United Airlines pilots filed suit in the Northern District Court of California last week, alleging race discrimination in the promotion of pilots and supervisors into management positions, as reported by the Los Angeles Times.
The 24 plaintiffs— 22 captains and 2 operation supervisors—alleged that United Airlines, now owned by United Continental Holdings after its 2010 merger with Continental Airlines, undertook a pattern and practice of discrimination against minority pilots to keep them from positions in the highest level of management. The case, Johnson et. al. v. United Continental Holdings Inc., et. al., is currently being heard in San Francisco by U.S. District Court Judge Donna Ryu, and alleges violation by United of Title VII of the Civil Rights Act of 1964, 24 U.S.C. 1981, and California’s Fair Employment and Housing Act. The United Airlines pilots also put forward harassment and retaliation claims under both the federal and state laws, claiming they faced adverse action after filing their claims.
This complaint by the airline pilots presents a good example of the most common evidentiary theories for most race discrimination claims. In their complaint the pilots allege that United Airlines discriminated against minority pilots by disproportionately assigning them to temporary positions, giving them fewer promotions than similarly situated non-minorities, and subjecting them to subjective and arbitrary decision-making. They claim that the discrimination was not accidental, but made up a “pattern” or “practice” of discrimination at the airline. This is one of the major theories of employment discrimination, and would need to be shown by the airline pilots during trial through statistical evidence comparing the percentage of minorities promoted to certain positions to those who were qualified for such a position. As 24 airline pilots have already filed suit, it may not be erroneous to assume that they make up the majority of minority pilots at United Airlines and would represent the group that would be compared to the baseline percentage of qualified minorities.
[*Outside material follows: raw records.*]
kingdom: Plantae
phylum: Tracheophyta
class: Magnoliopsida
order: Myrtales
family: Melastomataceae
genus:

One of the patterns that the airline pilots allege, the use of subjective and arbitrary decision-making to select persons for promotions, also falls under a second interrelated theory of employment discrimination: that of disparate impact. The pilots here claim that in deciding promotions, United Airlines used interview formats and subjective evaluations that disproportionately adversely affected minority applicants. They also allege that the company did not post promotion announcements, and had a system of “grooming” that selected out minority applicants. To show that the airline’s actions were illegal under a disparate impact theory, the pilots must first demonstrate a disparate impact, which statistics like those above for the pattern and practice theory, may suffice. The airline then can show that the policy was job-related and consistent with business necessity to rebut the prima facie case. If the policy is found to relate to a business necessity, the plaintiffs must then show that there is a less discriminatory alternative available.
While many employers are very familiar with this test for evaluating disparate impact, they may not be aware that subjective evaluations, such as interviewing or other appraisals may be considered a test under disparate impact law and as such subject to the rigorous Duke Power Company standard. Since Watson v. Fort Worth Trust & Bank, such subjective procedures must also pass the above considerations if they disparately affect minority employees. Here the United Airlines pilots claim that the airline acted discriminatorily in not carefully adhering to its stated policies in using subjective criteria, to the detriment of minorities. Following Watson, employers must be careful when using subjective procedures that they are not only consistent with business necessity, but fairly applied. If that means employers must abandon such subjective criteria for more clearly outlined guidelines, then employers must take those steps to ensure that discrimination, whether conscious or otherwise, does not impair the prospects of minority workers.